All CAD modeling systems must balance the accuracy, or precision, of models with the amount of geometric information required to define them. Extremely precise models require complex and large data structures to define them. In general, the smaller the gaps, the smaller the edges and faces may become in complex models.

Finally, realism errors render a part unmanufacturable due to physical limitations. Realism errors include transition cracks and sliver faces. Transition cracks in solid models, like physical cracks in engineering materials, are nearly invisible gaps between features of a model. Like physical cracks, they may not extend completely through the object. Slivers are small, elongated faces that are generated by the system to patch between larger surfaces in a model.

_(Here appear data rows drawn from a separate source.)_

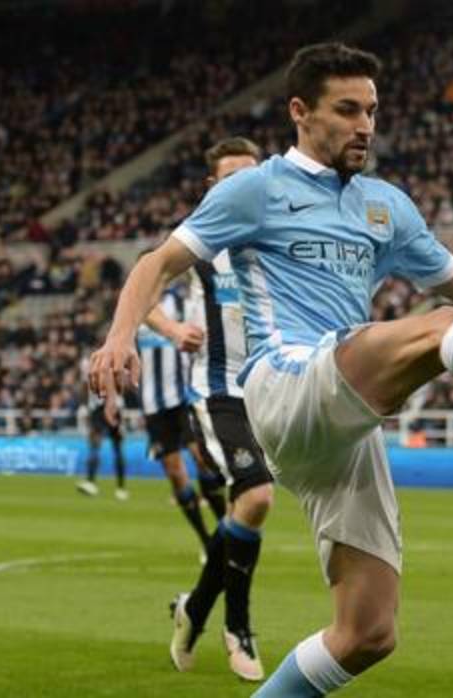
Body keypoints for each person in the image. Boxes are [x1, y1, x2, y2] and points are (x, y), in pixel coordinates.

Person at [87, 42, 453, 697]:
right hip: (283, 382)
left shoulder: (386, 206)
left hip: (344, 424)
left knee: (368, 631)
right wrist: (121, 335)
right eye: (347, 110)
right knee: (434, 330)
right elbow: (156, 261)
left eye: (372, 110)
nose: (365, 126)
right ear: (300, 112)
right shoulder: (256, 188)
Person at [159, 137, 276, 682]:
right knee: (257, 495)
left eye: (248, 176)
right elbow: (144, 281)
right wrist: (169, 328)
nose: (240, 187)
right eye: (228, 179)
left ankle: (194, 610)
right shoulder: (201, 242)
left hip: (270, 392)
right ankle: (239, 628)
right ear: (212, 187)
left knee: (241, 512)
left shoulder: (277, 238)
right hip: (217, 391)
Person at [136, 272, 212, 550]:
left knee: (202, 459)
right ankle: (206, 541)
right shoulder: (135, 307)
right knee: (175, 473)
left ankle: (223, 529)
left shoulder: (181, 305)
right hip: (152, 404)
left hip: (184, 397)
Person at [77, 357, 127, 500]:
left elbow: (120, 385)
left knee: (114, 447)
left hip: (111, 408)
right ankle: (94, 483)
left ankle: (119, 487)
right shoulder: (93, 362)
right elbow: (86, 387)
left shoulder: (105, 362)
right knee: (100, 445)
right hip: (100, 409)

Additional restrictions on the realism of model features are added by many concurrent engineering applications such as finite-element analysis, NC toolpath generation, and rapid prototyping. For example, these tools are very sensitive to unrealistic features such as sliver faces, minute edges, and very acute angles between edges at a vertex.
IMM: Obviously, we can't expect CAD systems to change overnight in these areas. So what can designers do to correct the errors before they become obstacles in the manufacturing process?
Izurieta: Regardless of the reasons why they exist, the fact remains that if model quality problems aren't effectively resolved, downstream processes simply can't work. The solution is to implement a model quality program, which allows designers to better identify and resolve the source of these problems through a combination of improved modeling techniques, better software bug reports, and real-world user requirements for current research in this field.

 

If model quality problems aren't effectively resolved, downstream processes simply can't work.

Likewise, the downstream software user should implement such a program as well. This allows the recipient of a CAD file to quickly analyze the model and locate problem areas before production begins. The file can then be returned to the designer with errors highlighted for quick turnaround. The downstream user may choose to make the modifications depending on the severity of the errors.
IMM: What tools are available for those interested in starting a model quality program?
Izurieta: Currently, there are several model quality software packages that allow integrity to be easily analyzed and verified during construction, eliminating the need to rework or rebuild a model further down the road. Some packages, such as our CAD/ IQ, also let users present their CAD system provider with detailed reports pertaining to bugs in their software. Once identified, many of these problems can be resolved by the designer in the early stages of development at a point where changes can be incorporated quickly and at less cost with full knowledge of the part's design intent.

Other problems, such as software bugs or translation errors, will require longer-term efforts by CAD/ CAM/CAE vendors and researchers. But while these bugs or errors were communicated through user phone calls and hotline reports in the past, a comprehensive model quality control program can provide more detailed and valuable insight into identifying these problems.

It is important that these tools do more than just check models against "rules." They should provide the CAD user with the power and flexibility to analyze the model for conformance to a wide variety of applications and specific CAD/CAM/CAE system requirements. This lets the designer anticipate system restrictions and ensure that models created will flow seamlessly into all downstream applications. In short, this allows unrestricted interoperability to be designed into the model.

Implementing a model quality testing program can yield breakthrough levels of improvement. Validating CAD files prior to release significantly reduces model rework time. ITI estimates that model rework time can be cut by 50 percent in downstream FEA, product data exchange, and NC applications. That number jumps to savings of up to 80 percent for rapid prototyping.